### Apply what you read
(1) In the essay on aging detective heroes, when is the new Spenser novel slated to appear?
(2) Which authors does the essay on aging detective heroes name?

### Exercise text
-- Opening Marker --

What is an author to do with their hard as nails hero of the 70’s who manages to survive until current day? Times change. Robert B Parker is long dead. But his PI hero, Spenser is still fighting the good fight. A new novel is slated to appear in November 2025. How will he fit into the new consciousness? Will Spenser dump Susan, the love of his life? Might we find him setting up light housekeeping with his long-time sidekick Hawk? Who will be the husband and who is the wife in that pairing? What worked at the outset of the series may not slip past today’s editors.
I like cop, private eye, who done it and spy fiction. There are some authors that evoke an era and stay there. Dashiel Hammet created Sam Spade and Sam stayed true to his time. Raymond Chandler’s Phillip Marlowe occupied the decades of the thirties and forties. The characters are timeless and don’t suffer for being locked in the past.
There are several contemporary authors that I have followed over the decades. Three come to mind, Robert B Parker created Spenser, a Boston based Private Investigator. He made his first appearance in the early seventies. He was a Korean war veteran. Robert B Parker is long dead, but Spenser is still fighting crime in 2025. Let’s see that would make him close to ninety years old. I’m gonna guess that his right cross isn’t what it used to be. Kind of hard to swing and hold onto a walker. That’s okay, I’ll buy the book when it comes out.

-- Closing Marker --

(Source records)
-- Opening Marker --

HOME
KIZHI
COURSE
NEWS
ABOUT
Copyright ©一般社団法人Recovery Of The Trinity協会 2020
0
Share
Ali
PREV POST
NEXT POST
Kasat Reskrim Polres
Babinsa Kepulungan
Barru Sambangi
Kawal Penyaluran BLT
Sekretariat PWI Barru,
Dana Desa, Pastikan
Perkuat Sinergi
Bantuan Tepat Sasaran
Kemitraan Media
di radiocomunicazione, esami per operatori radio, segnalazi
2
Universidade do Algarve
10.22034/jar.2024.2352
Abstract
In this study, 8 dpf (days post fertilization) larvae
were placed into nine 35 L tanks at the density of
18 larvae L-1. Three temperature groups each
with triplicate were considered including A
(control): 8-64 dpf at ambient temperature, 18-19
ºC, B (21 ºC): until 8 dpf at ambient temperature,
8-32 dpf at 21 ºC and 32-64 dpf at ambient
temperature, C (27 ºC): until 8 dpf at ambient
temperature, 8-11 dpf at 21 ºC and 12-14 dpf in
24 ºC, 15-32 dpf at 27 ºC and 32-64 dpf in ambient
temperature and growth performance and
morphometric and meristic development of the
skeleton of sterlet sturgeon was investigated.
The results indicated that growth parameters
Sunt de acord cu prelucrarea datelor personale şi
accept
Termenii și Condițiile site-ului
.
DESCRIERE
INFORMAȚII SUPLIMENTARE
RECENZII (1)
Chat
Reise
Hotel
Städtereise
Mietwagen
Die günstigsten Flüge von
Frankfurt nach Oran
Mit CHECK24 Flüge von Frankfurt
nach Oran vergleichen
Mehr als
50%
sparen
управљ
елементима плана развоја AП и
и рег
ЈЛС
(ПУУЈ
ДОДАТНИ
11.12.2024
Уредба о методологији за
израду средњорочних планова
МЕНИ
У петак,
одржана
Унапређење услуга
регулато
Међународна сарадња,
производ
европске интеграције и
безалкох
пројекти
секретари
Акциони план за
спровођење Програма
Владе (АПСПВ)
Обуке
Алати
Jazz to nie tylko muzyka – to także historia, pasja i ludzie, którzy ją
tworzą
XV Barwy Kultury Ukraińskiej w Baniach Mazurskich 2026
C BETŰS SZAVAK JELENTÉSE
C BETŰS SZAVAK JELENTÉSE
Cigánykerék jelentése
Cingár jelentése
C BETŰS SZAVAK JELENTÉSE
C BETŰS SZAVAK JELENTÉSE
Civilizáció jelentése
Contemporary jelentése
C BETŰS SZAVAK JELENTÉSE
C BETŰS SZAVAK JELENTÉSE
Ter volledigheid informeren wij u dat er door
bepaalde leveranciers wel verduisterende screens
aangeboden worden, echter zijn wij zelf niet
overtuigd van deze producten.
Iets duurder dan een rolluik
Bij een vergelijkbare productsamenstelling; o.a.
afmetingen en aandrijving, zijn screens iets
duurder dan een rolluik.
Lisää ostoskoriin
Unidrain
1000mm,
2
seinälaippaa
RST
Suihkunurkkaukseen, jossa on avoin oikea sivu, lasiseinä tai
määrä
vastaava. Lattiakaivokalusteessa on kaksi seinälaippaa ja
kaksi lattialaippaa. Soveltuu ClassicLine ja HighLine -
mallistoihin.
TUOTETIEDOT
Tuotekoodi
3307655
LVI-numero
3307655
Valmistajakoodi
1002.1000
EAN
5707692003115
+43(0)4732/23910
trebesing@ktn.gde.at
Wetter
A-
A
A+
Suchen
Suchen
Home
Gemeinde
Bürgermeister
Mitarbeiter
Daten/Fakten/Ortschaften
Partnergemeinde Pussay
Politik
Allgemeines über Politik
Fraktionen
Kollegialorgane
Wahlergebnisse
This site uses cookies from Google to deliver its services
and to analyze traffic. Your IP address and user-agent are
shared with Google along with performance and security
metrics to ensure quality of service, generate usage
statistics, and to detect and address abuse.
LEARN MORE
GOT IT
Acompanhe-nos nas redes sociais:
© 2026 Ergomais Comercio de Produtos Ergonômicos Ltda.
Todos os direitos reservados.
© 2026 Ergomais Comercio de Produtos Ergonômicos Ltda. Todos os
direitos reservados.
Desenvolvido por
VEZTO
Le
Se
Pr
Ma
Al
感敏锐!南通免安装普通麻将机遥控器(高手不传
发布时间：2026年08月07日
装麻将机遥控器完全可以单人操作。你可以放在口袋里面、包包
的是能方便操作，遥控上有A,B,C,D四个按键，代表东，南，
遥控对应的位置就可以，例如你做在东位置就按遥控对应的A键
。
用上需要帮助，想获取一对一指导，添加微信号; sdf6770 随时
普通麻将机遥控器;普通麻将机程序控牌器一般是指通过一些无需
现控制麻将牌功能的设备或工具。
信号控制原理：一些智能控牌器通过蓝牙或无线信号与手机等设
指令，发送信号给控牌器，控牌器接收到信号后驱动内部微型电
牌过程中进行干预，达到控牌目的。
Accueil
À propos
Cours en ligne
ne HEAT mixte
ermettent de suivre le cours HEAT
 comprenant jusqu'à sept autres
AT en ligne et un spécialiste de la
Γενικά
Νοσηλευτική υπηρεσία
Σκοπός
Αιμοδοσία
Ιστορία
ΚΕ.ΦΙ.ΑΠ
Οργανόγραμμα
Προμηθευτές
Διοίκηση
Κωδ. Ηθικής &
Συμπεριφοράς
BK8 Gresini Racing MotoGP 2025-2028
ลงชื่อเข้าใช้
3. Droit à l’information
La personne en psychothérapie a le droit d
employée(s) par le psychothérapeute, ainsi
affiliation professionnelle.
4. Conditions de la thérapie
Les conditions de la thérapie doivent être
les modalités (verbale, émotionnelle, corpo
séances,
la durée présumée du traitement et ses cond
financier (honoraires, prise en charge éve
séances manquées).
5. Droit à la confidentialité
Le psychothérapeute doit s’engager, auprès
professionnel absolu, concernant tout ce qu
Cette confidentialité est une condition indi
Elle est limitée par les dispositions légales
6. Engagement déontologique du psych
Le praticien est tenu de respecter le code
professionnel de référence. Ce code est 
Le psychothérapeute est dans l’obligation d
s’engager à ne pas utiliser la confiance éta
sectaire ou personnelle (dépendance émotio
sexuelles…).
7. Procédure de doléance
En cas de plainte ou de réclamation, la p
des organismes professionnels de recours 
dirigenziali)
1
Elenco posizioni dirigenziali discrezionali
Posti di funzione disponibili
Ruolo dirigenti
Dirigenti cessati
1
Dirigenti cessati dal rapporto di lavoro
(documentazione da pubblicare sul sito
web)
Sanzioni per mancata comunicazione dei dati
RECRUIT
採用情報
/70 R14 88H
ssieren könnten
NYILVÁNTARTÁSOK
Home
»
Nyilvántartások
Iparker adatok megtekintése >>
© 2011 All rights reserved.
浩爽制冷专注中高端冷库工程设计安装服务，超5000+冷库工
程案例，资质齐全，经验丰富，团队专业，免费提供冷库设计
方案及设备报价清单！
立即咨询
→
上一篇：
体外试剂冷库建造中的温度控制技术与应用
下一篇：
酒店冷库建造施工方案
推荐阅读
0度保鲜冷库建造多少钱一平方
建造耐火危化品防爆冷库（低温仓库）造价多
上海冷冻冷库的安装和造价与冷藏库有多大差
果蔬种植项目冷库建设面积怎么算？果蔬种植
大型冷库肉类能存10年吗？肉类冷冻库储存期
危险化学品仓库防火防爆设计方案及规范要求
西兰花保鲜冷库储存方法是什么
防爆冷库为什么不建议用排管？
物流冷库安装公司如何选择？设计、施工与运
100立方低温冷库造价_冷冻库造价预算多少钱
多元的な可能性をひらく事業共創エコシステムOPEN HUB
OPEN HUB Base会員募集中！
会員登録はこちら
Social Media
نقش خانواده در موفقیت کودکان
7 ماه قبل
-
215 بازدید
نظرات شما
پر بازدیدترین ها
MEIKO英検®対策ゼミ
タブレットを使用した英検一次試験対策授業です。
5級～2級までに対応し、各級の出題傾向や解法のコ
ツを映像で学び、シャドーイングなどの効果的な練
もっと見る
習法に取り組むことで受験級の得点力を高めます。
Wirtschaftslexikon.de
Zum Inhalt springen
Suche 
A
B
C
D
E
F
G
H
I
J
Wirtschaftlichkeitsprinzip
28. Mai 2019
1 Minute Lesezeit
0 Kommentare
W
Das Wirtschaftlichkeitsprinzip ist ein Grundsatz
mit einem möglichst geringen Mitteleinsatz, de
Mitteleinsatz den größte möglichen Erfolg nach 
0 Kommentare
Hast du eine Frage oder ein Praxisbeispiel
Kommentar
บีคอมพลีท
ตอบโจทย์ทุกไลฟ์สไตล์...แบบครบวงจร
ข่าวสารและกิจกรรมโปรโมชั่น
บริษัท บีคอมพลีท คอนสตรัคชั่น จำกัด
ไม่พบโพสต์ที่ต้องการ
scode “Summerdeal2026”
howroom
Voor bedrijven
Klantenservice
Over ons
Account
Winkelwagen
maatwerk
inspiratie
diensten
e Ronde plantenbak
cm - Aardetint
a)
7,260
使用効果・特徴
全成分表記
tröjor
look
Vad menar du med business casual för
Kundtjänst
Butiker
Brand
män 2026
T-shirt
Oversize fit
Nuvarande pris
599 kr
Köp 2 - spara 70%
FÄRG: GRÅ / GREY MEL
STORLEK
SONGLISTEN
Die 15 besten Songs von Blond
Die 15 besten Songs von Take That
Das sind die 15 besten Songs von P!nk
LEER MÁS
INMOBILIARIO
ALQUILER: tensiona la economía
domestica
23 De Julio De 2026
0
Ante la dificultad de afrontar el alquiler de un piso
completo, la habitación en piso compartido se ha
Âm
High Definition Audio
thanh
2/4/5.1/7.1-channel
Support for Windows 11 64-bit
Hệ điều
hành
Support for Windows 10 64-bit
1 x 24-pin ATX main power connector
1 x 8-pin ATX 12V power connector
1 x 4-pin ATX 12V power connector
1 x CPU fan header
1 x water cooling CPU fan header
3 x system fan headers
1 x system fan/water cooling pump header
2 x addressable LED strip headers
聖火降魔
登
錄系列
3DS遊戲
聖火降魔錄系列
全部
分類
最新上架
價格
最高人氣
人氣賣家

-- Closing Marker --

### Set of answers
(1) November 2025

(2) Robert B Parker, Dashiel Hammet, Raymond Chandler